Een goede, stevige en degelijke basis om te starten in het hoger onderwijs of de arbeidsmarkt.
We dagen je uit om meer uit jezelf te halen en je op school ook 'thuis' te laten voelen.

Bombardementen

Het schoolleven ging tijdens de Tweede Wereldoorlog zijn gewone gangetje. Dat blijkt trouwens ook uit een aantal dagboekjes van lagere schoolkinderen in het archief. Deze bestaan uit opsommingen van spelletjes, volksdansen op de speelplaats en cinemabezoekjes. De oorlogssituatie wordt steeds slechts zijdelings vermeld. De leerlingen kregen wel elke dag een beetje levertraan om sterk en gezond te blijven en verre excursies werden afgelast: voortaan trok men naar de kerken van de Hanswijkstraat of de Adegemstraat.

In 1944 sloeg de situatie echter om. De geallieerden probeerden de Duitsers via precisiebombardementen onder druk te zetten. Ook Mechelen deelde in de klappen. In Open Luik van 1963-1964 vertelde Marie-Jeanne Van den Berghe hoe zij als leerling tijdens de lessen geregeld de crypte als schuilkelder diende te gebruiken. “Op 1 mei waarop de school na een onderbreking van enkele weken hervatte, vluchtten we bij ieder alarm in de crypte: we stonden zeer dicht bijeen.
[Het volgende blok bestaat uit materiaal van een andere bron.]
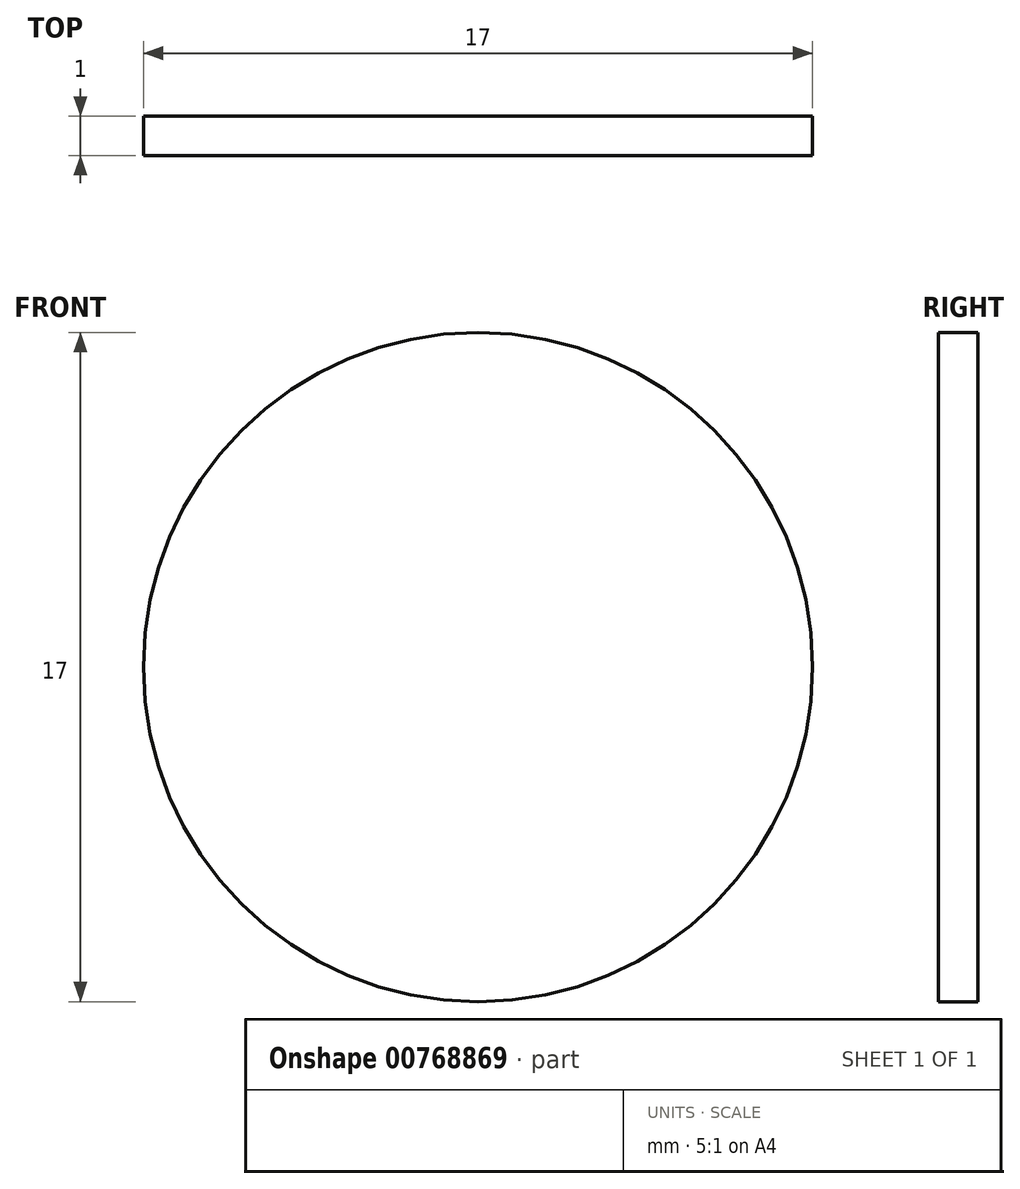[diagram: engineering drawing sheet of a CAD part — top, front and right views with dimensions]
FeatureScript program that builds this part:
annotation { "Feature Type Name" : "Feature", "Feature Type Description" : "" }
export const myFeature = defineFeature(function(context is Context, id is Id, definition is map)
    precondition{}
    {
        {
            var Q0;
            Q0=qCreatedBy(makeId("Front.planeOp"),FACE);
            var sketch = newSketch(context, id + "F0", { "sketchPlane" : qUnion([Q0])});
            skCircle(sketch, "E0", {"center": v(0, 0) * mm, "radius": 8.5 * mm});
            skSolve(sketch);
        }
        {
            var Q0;
            Q0 = qSketchRegion(id + "F0", true);
            extrude(context, id + "F1", {"entities" : qUnion([Q0]), "depth" : 1 * mm, "offsetDistance" : 25 * mm});
        }
    });
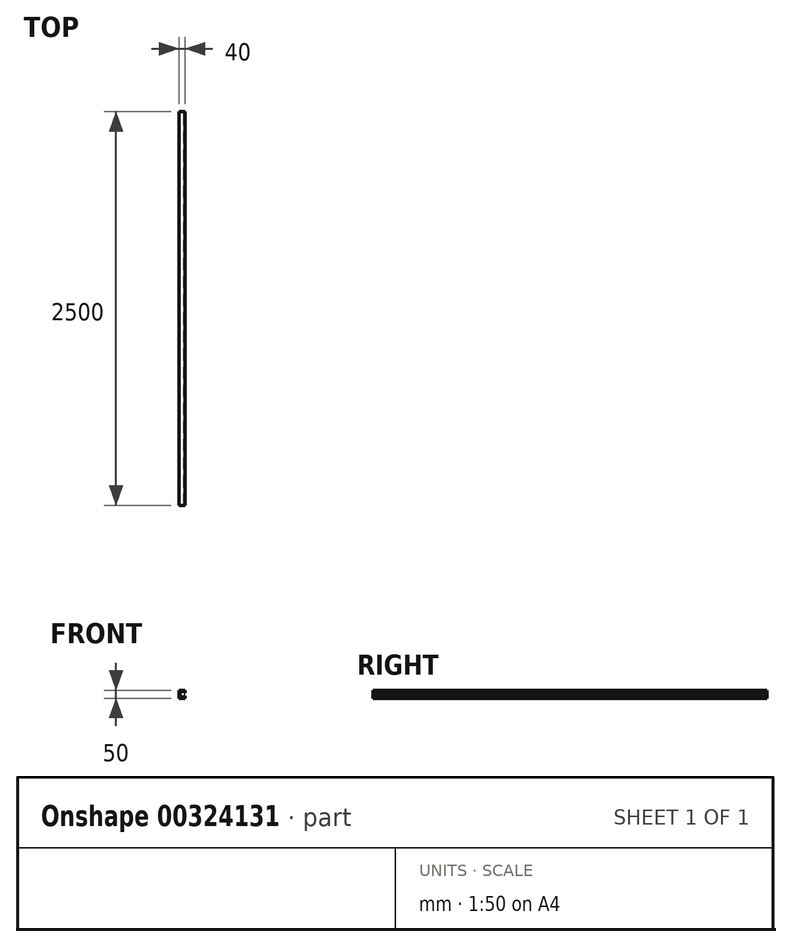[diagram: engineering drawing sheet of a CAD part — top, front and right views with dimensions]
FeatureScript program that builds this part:
annotation { "Feature Type Name" : "Feature", "Feature Type Description" : "" }
export const myFeature = defineFeature(function(context is Context, id is Id, definition is map)
    precondition{}
    {
        {
            var Q0;
            Q0=qCreatedBy(makeId("Front.planeOp"),FACE);
            var sketch = newSketch(context, id + "F0", { "sketchPlane" : qUnion([Q0])});
            skLineSegment(sketch, "E0.bottom", {"start": v(20, 25) * mm, "end": v(-20, 25) * mm});
            skLineSegment(sketch, "E0.top", {"start": v(20, -25) * mm, "end": v(-20, -25) * mm});
            skLineSegment(sketch, "E0.left", {"start": v(20, 25) * mm, "end": v(20, 10.07) * mm});
            skLineSegment(sketch, "E0.right", {"start": v(-20, 25) * mm, "end": v(-20, -25) * mm});
            skPoint(sketch, "E0.middle", {"position": v(0, 0) * mm});
            skLineSegment(sketch, "E1.bottom", {"start": v(12.5, 17.5) * mm, "end": v(-12.5, 17.5) * mm});
            skLineSegment(sketch, "E1.top", {"start": v(12.5, -17.5) * mm, "end": v(-12.5, -17.5) * mm});
            skLineSegment(sketch, "E1.left", {"start": v(12.5, 17.5) * mm, "end": v(12.5, 10.07) * mm});
            skLineSegment(sketch, "E1.right", {"start": v(-12.5, 17.5) * mm, "end": v(-12.5, -17.5) * mm});
            skLineSegment(sketch, "E2", {"start": v(20, 10.07) * mm, "end": v(12.5, 10.07) * mm});
            skLineSegment(sketch, "E3", {"start": v(20, -25) * mm, "end": v(20, -10.07) * mm});
            skLineSegment(sketch, "E4", {"start": v(20, -10.07) * mm, "end": v(12.5, -10.07) * mm});
            skLineSegment(sketch, "E5.trimOffspring", {"start": v(12.5, -10.07) * mm, "end": v(12.5, -17.5) * mm});
            skLineSegment(sketch, "E6.trimOffspring", {"start": v(20, -10.07) * mm, "end": v(20, -25) * mm});
            skSolve(sketch);
        }
        {
            var Q0;
            Q0=makeQuery(id+"F0.imprint","IMPRINT",FACE,{"disambiguationData":[TD([[makeQuery(id+"F0.imprint","IMPRINT",EDGE,{"derivedFrom":sQuery(id+"F0.wireOp",EDGE,"E0.bottom")}),1.0]])]});
            extrude(context, id + "F1", {"entities" : qUnion([Q0]), "depth" : 2500 * mm});
        }
    });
In zulke momenten voel je elkaar aan zonder spreken; mijn vriendin Jacqueline was zeer angstig.” Jacqueline was de dochter van aannemer Van Meerbeeck uit de Groenstraat. Omdat hij zijn kelder extra verstevigd had, kwamen veel buurtbewoners graag bij hen schuilen. Ook bij het bombardement van die nacht waren er weer tientallen mensen verzameld. De hele wijk kreeg het hard te verduren: de Onze-Lieve-Vrouw-over-de-Dijle-kerk brandde bijna volledig uit en één van de bommen kwam in de Groenstraat terecht. Tweeëndertig mensen vonden de dood. Jacqueline was één van hen … “Wie zou gedacht hebben dat zij nog diezelfde nacht in eigen woning een slachtoffer zou worden! Waarom zij en wij niet? …”, betreurde Marie-Jeanne.

Vijf bommen troffen de school, zodat er ook hier aanzienlijke materiële schade was. De overdekte galerij van de beroepsschool werd vernield, de lagere school werd zwaar getroffen. Daarom werden alle lessen opgeschort. De religieuzen namen hun toevlucht in Onze-Lieve-Vrouw-Waver. Pas in september kon de school heropend worden, maar ondertussen kwamen de leerlingen tweemaal per week met hun leraressen samen in de Hoogstraat en in geïmproviseerde lokalen die door mensen vrijwillig ter beschikking werden gesteld. Kort daarop begonnen de herstellingswerken: de gaanderij werd echter niet terug opgebouwd en de lindebomen van de speelplaats verdwenen definitief.

Deze donkere periode uit de wereldgeschiedenis wordt op onze school niet vergeten. Via allerhande projecten rond herinneringseducatie worden de leerlingen bewust gemaakt van de gruwelen van de oorlog. Dit schooljaar reizen leerlingen van onze derde en vierde graad naar Auschwitz. Enkele jaren geleden interviewde een groepje vijfdejaars de betreurde verzetsstrijder Louis Vivijs, (groot)vader van enkele (oud)leerlingen en overlevende van de concentratiekampen. Dit gesprek werd weergegeven in het boek ‘De Laatste Getuigen’.